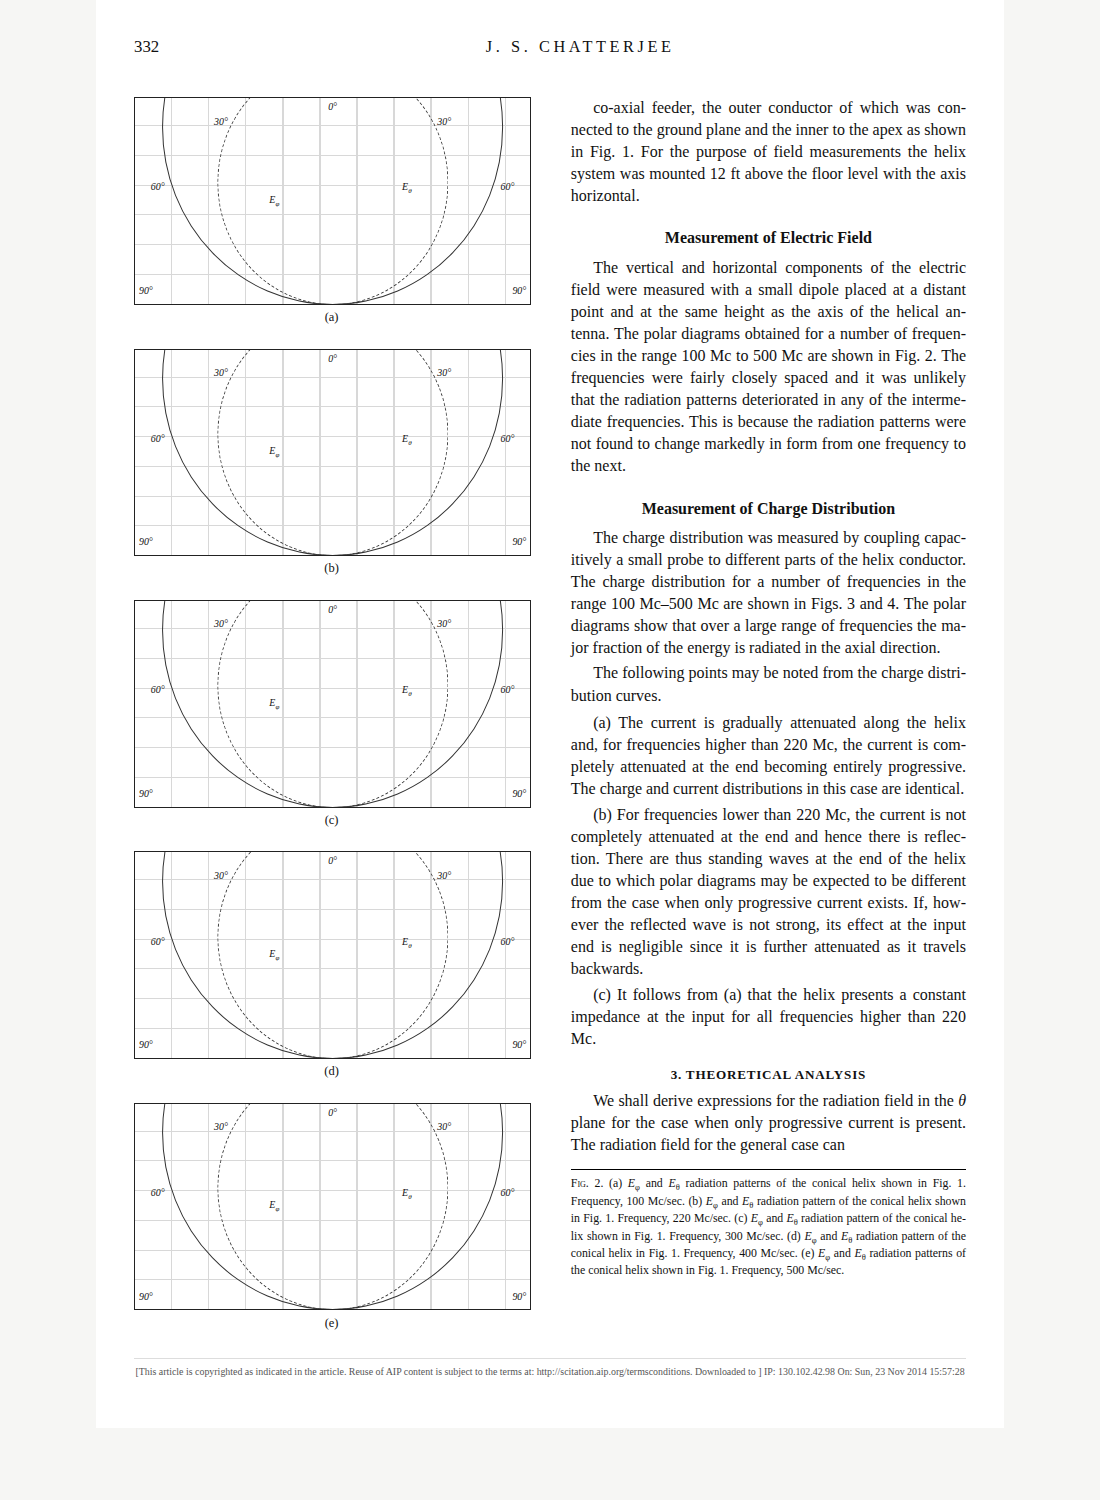332 J. S. Chatterjee
0° 30° 30° 60° 60° 90° 90° Eφ Eθ
(a)
0° 30° 30° 60° 60° 90° 90° Eφ Eθ
(b)
0° 30° 30° 60° 60° 90° 90° Eφ Eθ
(c)
0° 30° 30° 60° 60° 90° 90° Eφ Eθ
(d)
0° 30° 30° 60° 60° 90° 90° Eφ Eθ
(e)
co-axial feeder, the outer conductor of which was connected to the ground plane and the inner to the apex as shown in Fig. 1. For the purpose of field measurements the helix system was mounted 12 ft above the floor level with the axis horizontal.
Measurement of Electric Field
The vertical and horizontal components of the electric field were measured with a small dipole placed at a distant point and at the same height as the axis of the helical antenna. The polar diagrams obtained for a number of frequencies in the range 100 Mc to 500 Mc are shown in Fig. 2. The frequencies were fairly closely spaced and it was unlikely that the radiation patterns deteriorated in any of the intermediate frequencies. This is because the radiation patterns were not found to change markedly in form from one frequency to the next.
Measurement of Charge Distribution
The charge distribution was measured by coupling capacitively a small probe to different parts of the helix conductor. The charge distribution for a number of frequencies in the range 100 Mc–500 Mc are shown in Figs. 3 and 4. The polar diagrams show that over a large range of frequencies the major fraction of the energy is radiated in the axial direction.
The following points may be noted from the charge distribution curves.
(a) The current is gradually attenuated along the helix and, for frequencies higher than 220 Mc, the current is completely attenuated at the end becoming entirely progressive. The charge and current distributions in this case are identical.
(b) For frequencies lower than 220 Mc, the current is not completely attenuated at the end and hence there is reflection. There are thus standing waves at the end of the helix due to which polar diagrams may be expected to be different from the case when only progressive current exists. If, however the reflected wave is not strong, its effect at the input end is negligible since it is further attenuated as it travels backwards.
(c) It follows from (a) that the helix presents a constant impedance at the input for all frequencies higher than 220 Mc.
3. Theoretical Analysis
We shall derive expressions for the radiation field in the θ plane for the case when only progressive current is present. The radiation field for the general case can
Fig. 2. (a) Eφ and Eθ radiation patterns of the conical helix shown in Fig. 1. Frequency, 100 Mc/sec. (b) Eφ and Eθ radiation pattern of the conical helix shown in Fig. 1. Frequency, 220 Mc/sec. (c) Eφ and Eθ radiation pattern of the conical helix shown in Fig. 1. Frequency, 300 Mc/sec. (d) Eφ and Eθ radiation pattern of the conical helix in Fig. 1. Frequency, 400 Mc/sec. (e) Eφ and Eθ radiation patterns of the conical helix shown in Fig. 1. Frequency, 500 Mc/sec.
[This article is copyrighted as indicated in the article. Reuse of AIP content is subject to the terms at: http://scitation.aip.org/termsconditions. Downloaded to ] IP: 130.102.42.98 On: Sun, 23 Nov 2014 15:57:28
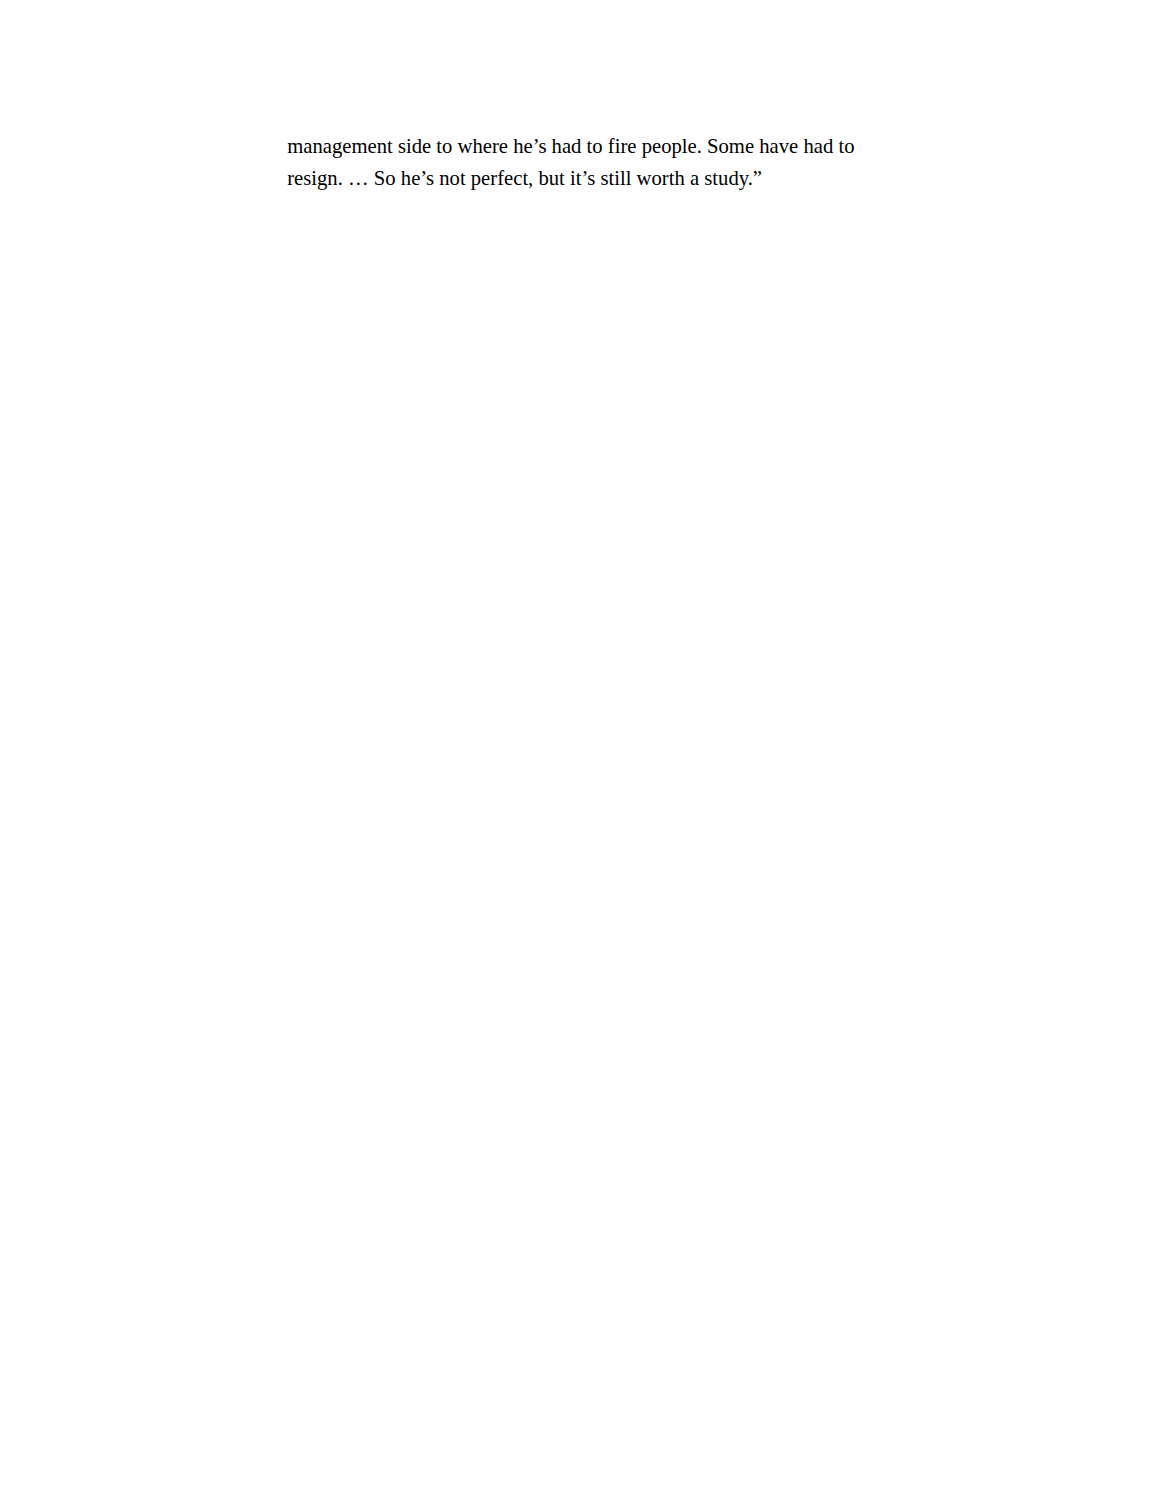management side to where he’s had to fire people. Some have had to resign. … So he’s not perfect, but it’s still worth a study.”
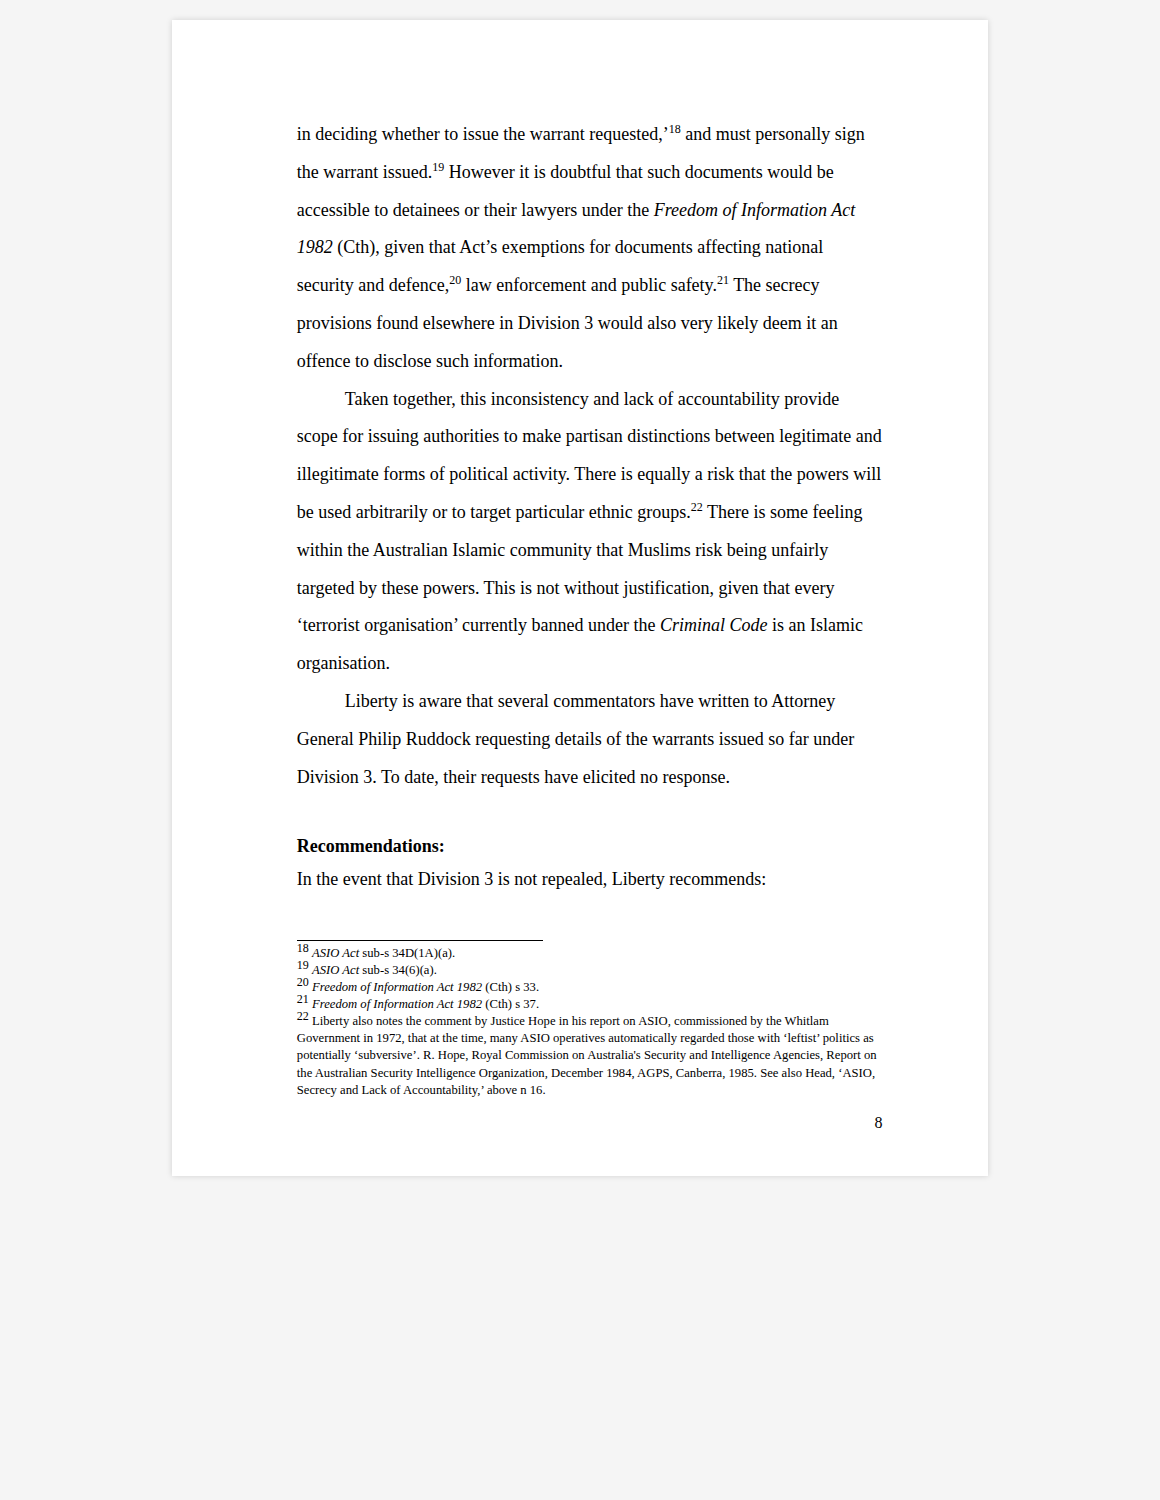in deciding whether to issue the warrant requested,’18 and must personally sign the warrant issued.19 However it is doubtful that such documents would be accessible to detainees or their lawyers under the Freedom of Information Act 1982 (Cth), given that Act’s exemptions for documents affecting national security and defence,20 law enforcement and public safety.21 The secrecy provisions found elsewhere in Division 3 would also very likely deem it an offence to disclose such information.
Taken together, this inconsistency and lack of accountability provide scope for issuing authorities to make partisan distinctions between legitimate and illegitimate forms of political activity. There is equally a risk that the powers will be used arbitrarily or to target particular ethnic groups.22 There is some feeling within the Australian Islamic community that Muslims risk being unfairly targeted by these powers. This is not without justification, given that every ‘terrorist organisation’ currently banned under the Criminal Code is an Islamic organisation.
Liberty is aware that several commentators have written to Attorney General Philip Ruddock requesting details of the warrants issued so far under Division 3. To date, their requests have elicited no response.
Recommendations:
In the event that Division 3 is not repealed, Liberty recommends:
18 ASIO Act sub-s 34D(1A)(a).
19 ASIO Act sub-s 34(6)(a).
20 Freedom of Information Act 1982 (Cth) s 33.
21 Freedom of Information Act 1982 (Cth) s 37.
22 Liberty also notes the comment by Justice Hope in his report on ASIO, commissioned by the Whitlam Government in 1972, that at the time, many ASIO operatives automatically regarded those with ‘leftist’ politics as potentially ‘subversive’. R. Hope, Royal Commission on Australia's Security and Intelligence Agencies, Report on the Australian Security Intelligence Organization, December 1984, AGPS, Canberra, 1985. See also Head, ‘ASIO, Secrecy and Lack of Accountability,’ above n 16.
8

************

=== Exercise ===
In the entries above, find the line containing "18 ASIO Act sub-s 34D(1A)(a).". Set down that line and every line after it through the last one, exactly and alone.

=== Answer box ===
18 ASIO Act sub-s 34D(1A)(a).
19 ASIO Act sub-s 34(6)(a).
20 Freedom of Information Act 1982 (Cth) s 33.
21 Freedom of Information Act 1982 (Cth) s 37.
22 Liberty also notes the comment by Justice Hope in his report on ASIO, commissioned by the Whitlam Government in 1972, that at the time, many ASIO operatives automatically regarded those with ‘leftist’ politics as potentially ‘subversive’. R. Hope, Royal Commission on Australia's Security and Intelligence Agencies, Report on the Australian Security Intelligence Organization, December 1984, AGPS, Canberra, 1985. See also Head, ‘ASIO, Secrecy and Lack of Accountability,’ above n 16.
8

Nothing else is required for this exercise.